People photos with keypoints
Segment Open

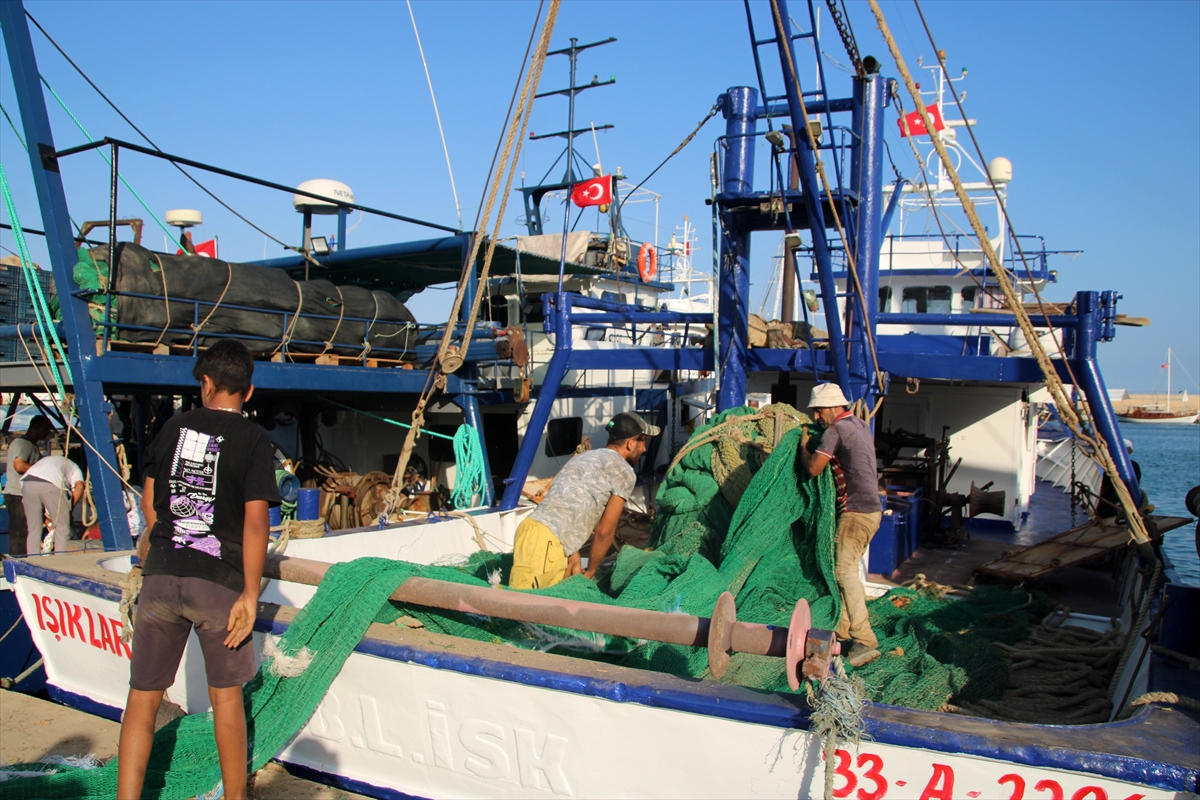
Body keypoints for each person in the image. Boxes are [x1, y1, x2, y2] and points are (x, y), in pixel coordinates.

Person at [117, 340, 280, 800]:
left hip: (162, 578)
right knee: (225, 699)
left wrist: (170, 549)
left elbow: (150, 505)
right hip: (219, 586)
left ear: (204, 384)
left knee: (142, 701)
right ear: (248, 392)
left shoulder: (172, 427)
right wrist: (249, 595)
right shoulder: (254, 440)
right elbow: (255, 522)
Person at [509, 412, 660, 589]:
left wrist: (571, 551)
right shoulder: (624, 472)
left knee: (523, 604)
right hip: (548, 545)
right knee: (529, 610)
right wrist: (590, 572)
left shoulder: (583, 457)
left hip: (530, 530)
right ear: (630, 443)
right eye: (644, 443)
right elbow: (605, 531)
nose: (644, 450)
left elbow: (562, 503)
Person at [796, 383, 883, 668]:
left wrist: (804, 449)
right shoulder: (859, 425)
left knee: (843, 570)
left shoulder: (836, 431)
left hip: (856, 513)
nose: (817, 417)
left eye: (819, 411)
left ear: (833, 408)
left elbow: (813, 470)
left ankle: (865, 639)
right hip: (873, 512)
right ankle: (843, 633)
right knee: (843, 570)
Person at [4, 415, 53, 556]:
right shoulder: (22, 444)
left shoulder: (31, 446)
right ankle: (17, 563)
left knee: (29, 532)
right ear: (35, 427)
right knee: (19, 534)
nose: (47, 433)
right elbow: (19, 465)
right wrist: (43, 470)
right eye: (45, 429)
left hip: (28, 496)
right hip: (18, 495)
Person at [21, 453, 85, 555]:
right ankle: (60, 561)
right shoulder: (75, 468)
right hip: (51, 483)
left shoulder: (48, 461)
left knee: (33, 528)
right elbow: (80, 487)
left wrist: (49, 522)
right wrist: (69, 510)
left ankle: (33, 561)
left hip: (27, 482)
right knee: (62, 528)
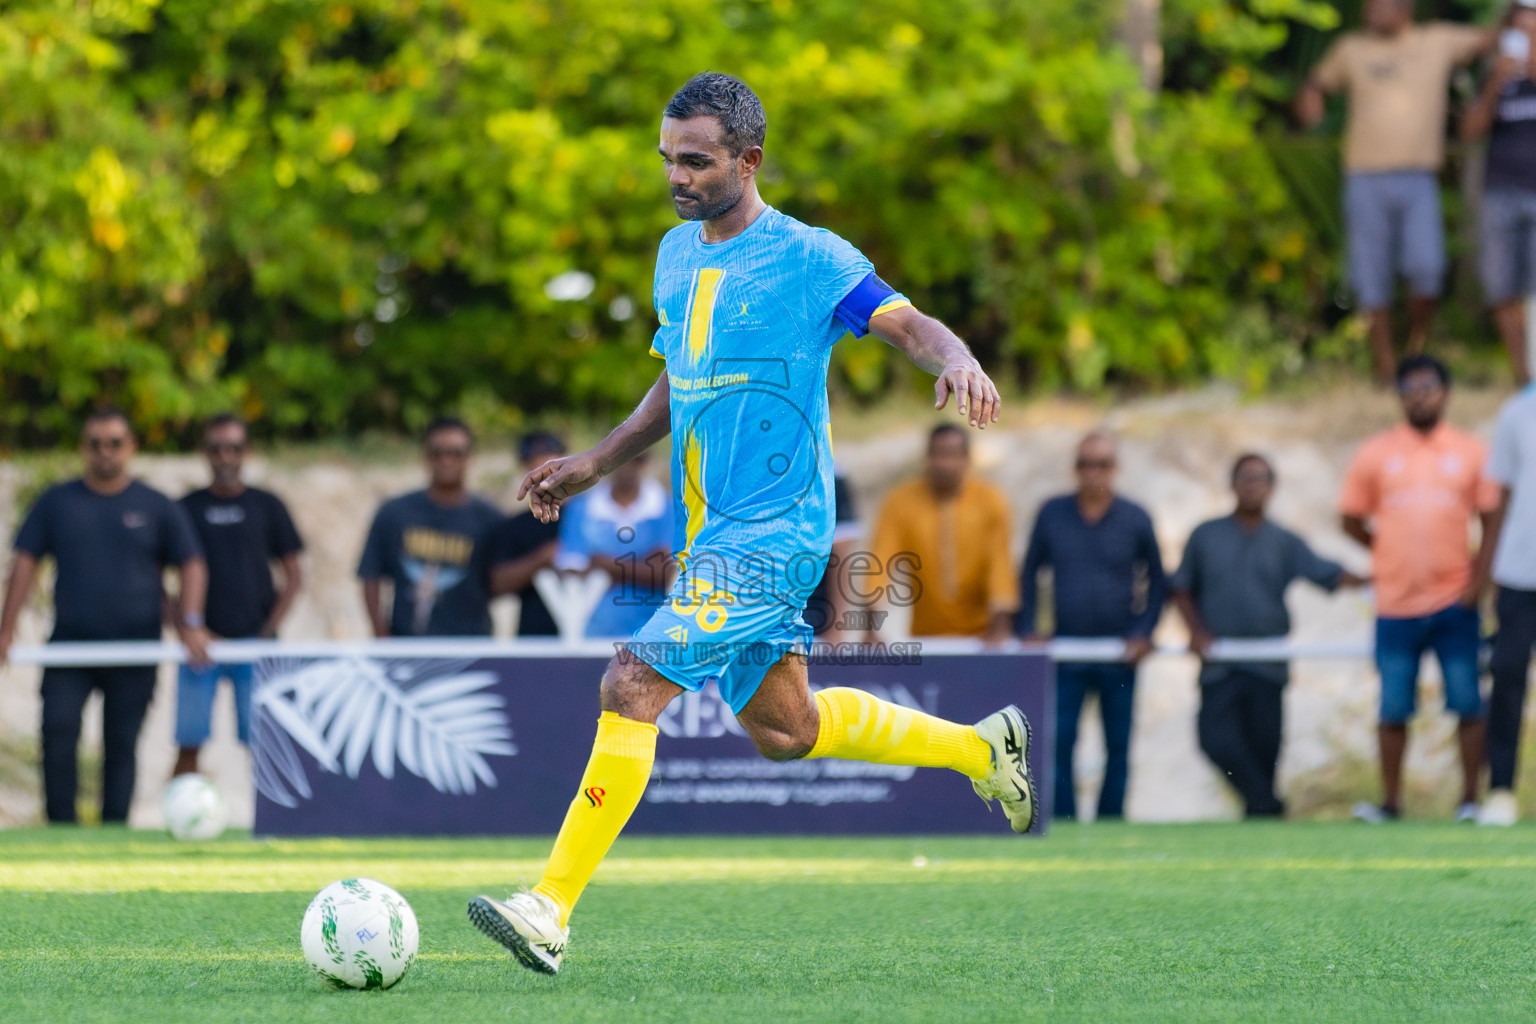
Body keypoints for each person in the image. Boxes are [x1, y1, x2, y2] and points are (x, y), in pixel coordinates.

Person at [467, 72, 1035, 975]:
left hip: (777, 534)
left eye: (696, 162)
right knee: (785, 730)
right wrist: (594, 463)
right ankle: (982, 746)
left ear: (749, 160)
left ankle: (549, 907)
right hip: (711, 532)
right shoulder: (675, 255)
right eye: (668, 161)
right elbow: (677, 380)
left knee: (630, 684)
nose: (677, 178)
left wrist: (959, 358)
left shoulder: (809, 257)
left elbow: (907, 321)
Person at [0, 408, 208, 824]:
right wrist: (6, 630)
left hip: (135, 646)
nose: (105, 452)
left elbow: (192, 562)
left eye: (114, 443)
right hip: (70, 645)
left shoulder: (154, 504)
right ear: (83, 448)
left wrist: (189, 623)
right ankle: (60, 826)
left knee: (122, 742)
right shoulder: (57, 502)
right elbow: (25, 562)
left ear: (130, 447)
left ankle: (114, 830)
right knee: (58, 732)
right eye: (95, 443)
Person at [1339, 355, 1500, 823]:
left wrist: (1477, 583)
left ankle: (1470, 800)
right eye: (1409, 389)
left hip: (1455, 601)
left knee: (1468, 701)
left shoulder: (1471, 452)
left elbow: (1491, 521)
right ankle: (1390, 803)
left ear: (1446, 392)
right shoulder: (1376, 452)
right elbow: (1351, 518)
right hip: (1395, 604)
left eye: (1427, 387)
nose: (1419, 396)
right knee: (1393, 707)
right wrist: (1384, 550)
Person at [1296, 0, 1492, 383]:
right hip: (1364, 178)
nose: (1370, 10)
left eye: (1379, 4)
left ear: (1405, 8)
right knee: (1372, 276)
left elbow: (1491, 38)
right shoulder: (1352, 48)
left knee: (1427, 268)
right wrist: (1310, 103)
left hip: (1419, 179)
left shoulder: (1437, 40)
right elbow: (1317, 83)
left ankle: (1413, 355)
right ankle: (1385, 368)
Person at [1171, 454, 1366, 818]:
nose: (1252, 485)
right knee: (1216, 740)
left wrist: (1382, 573)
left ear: (1272, 487)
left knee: (1264, 750)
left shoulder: (1284, 540)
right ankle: (1266, 803)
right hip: (1220, 664)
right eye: (1245, 478)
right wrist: (1196, 632)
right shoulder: (1206, 535)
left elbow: (1326, 573)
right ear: (1232, 485)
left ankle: (1260, 817)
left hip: (1267, 666)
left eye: (1260, 479)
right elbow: (1180, 587)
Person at [1017, 431, 1166, 821]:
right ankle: (1064, 822)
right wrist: (1030, 627)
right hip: (1066, 652)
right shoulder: (1052, 513)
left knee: (1118, 746)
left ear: (1115, 469)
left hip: (1120, 655)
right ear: (1076, 468)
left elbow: (1158, 578)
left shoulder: (1134, 517)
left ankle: (1110, 824)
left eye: (1102, 464)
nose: (1093, 472)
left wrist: (1144, 632)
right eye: (1086, 463)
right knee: (1058, 742)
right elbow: (1030, 571)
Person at [173, 414, 304, 777]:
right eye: (216, 448)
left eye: (234, 448)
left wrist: (268, 629)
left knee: (266, 744)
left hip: (255, 644)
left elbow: (293, 575)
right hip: (201, 647)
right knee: (189, 742)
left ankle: (277, 824)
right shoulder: (185, 508)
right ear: (204, 453)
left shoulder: (268, 506)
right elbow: (156, 577)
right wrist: (186, 628)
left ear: (247, 452)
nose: (225, 457)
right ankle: (177, 817)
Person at [869, 424, 1018, 642]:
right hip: (925, 637)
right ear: (926, 457)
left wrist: (1000, 627)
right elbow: (878, 564)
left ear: (967, 458)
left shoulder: (990, 501)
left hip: (982, 636)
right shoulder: (900, 502)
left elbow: (1000, 565)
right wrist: (870, 628)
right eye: (937, 454)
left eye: (952, 455)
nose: (944, 464)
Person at [358, 416, 501, 638]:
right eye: (437, 452)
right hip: (408, 644)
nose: (446, 460)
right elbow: (370, 575)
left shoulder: (489, 518)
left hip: (471, 645)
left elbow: (500, 582)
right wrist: (380, 635)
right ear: (425, 457)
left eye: (456, 453)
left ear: (470, 457)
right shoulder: (395, 512)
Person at [1462, 0, 1536, 385]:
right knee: (1502, 287)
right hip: (1500, 193)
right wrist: (1495, 82)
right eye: (1519, 31)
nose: (1526, 39)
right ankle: (1524, 378)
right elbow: (1471, 132)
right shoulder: (1495, 75)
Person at [1474, 384, 1536, 825]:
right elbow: (1503, 498)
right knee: (1508, 673)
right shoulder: (1517, 409)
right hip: (1520, 571)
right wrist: (1490, 570)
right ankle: (1500, 791)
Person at [553, 453, 674, 638]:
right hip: (590, 637)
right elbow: (570, 571)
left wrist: (606, 565)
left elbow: (666, 573)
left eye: (635, 458)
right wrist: (642, 565)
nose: (626, 466)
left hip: (654, 638)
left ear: (644, 462)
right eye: (618, 459)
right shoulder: (580, 508)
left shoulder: (668, 507)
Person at [487, 432, 567, 637]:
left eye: (551, 464)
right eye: (536, 466)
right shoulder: (515, 526)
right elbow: (497, 582)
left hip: (596, 634)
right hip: (536, 637)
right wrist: (541, 559)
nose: (544, 473)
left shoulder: (589, 516)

Segment Closed

§ **Activity**
Would you please repeat exactly the lines above, starting at the line with "right ear: (1076, 468)" and stopping at the line with "right wrist: (380, 635)", both included?

§ **Answer area**
right ear: (1076, 468)
left elbow: (1158, 578)
left shoulder: (1134, 517)
left ankle: (1110, 824)
left eye: (1102, 464)
nose: (1093, 472)
left wrist: (1144, 632)
right eye: (1086, 463)
right knee: (1058, 742)
right elbow: (1030, 571)
Person at [173, 414, 304, 777]:
right eye: (216, 448)
left eye: (234, 448)
left wrist: (268, 629)
left knee: (266, 744)
left hip: (255, 644)
left elbow: (293, 575)
right hip: (201, 647)
right knee: (189, 742)
left ankle: (277, 824)
right shoulder: (185, 508)
right ear: (204, 453)
left shoulder: (268, 506)
right elbow: (156, 577)
right wrist: (186, 628)
left ear: (247, 452)
nose: (225, 457)
right ankle: (177, 817)
Person at [869, 424, 1018, 642]:
right hip: (925, 637)
right ear: (926, 457)
left wrist: (1000, 627)
right elbow: (878, 564)
left ear: (967, 458)
left shoulder: (990, 501)
left hip: (982, 636)
right shoulder: (900, 502)
left elbow: (1000, 565)
right wrist: (870, 628)
right eye: (937, 454)
left eye: (952, 455)
nose: (944, 464)
Person at [358, 416, 501, 638]:
right eye: (437, 452)
right hip: (408, 644)
nose: (446, 460)
right elbow: (370, 575)
left shoulder: (489, 518)
left hip: (471, 645)
left elbow: (500, 582)
right wrist: (380, 635)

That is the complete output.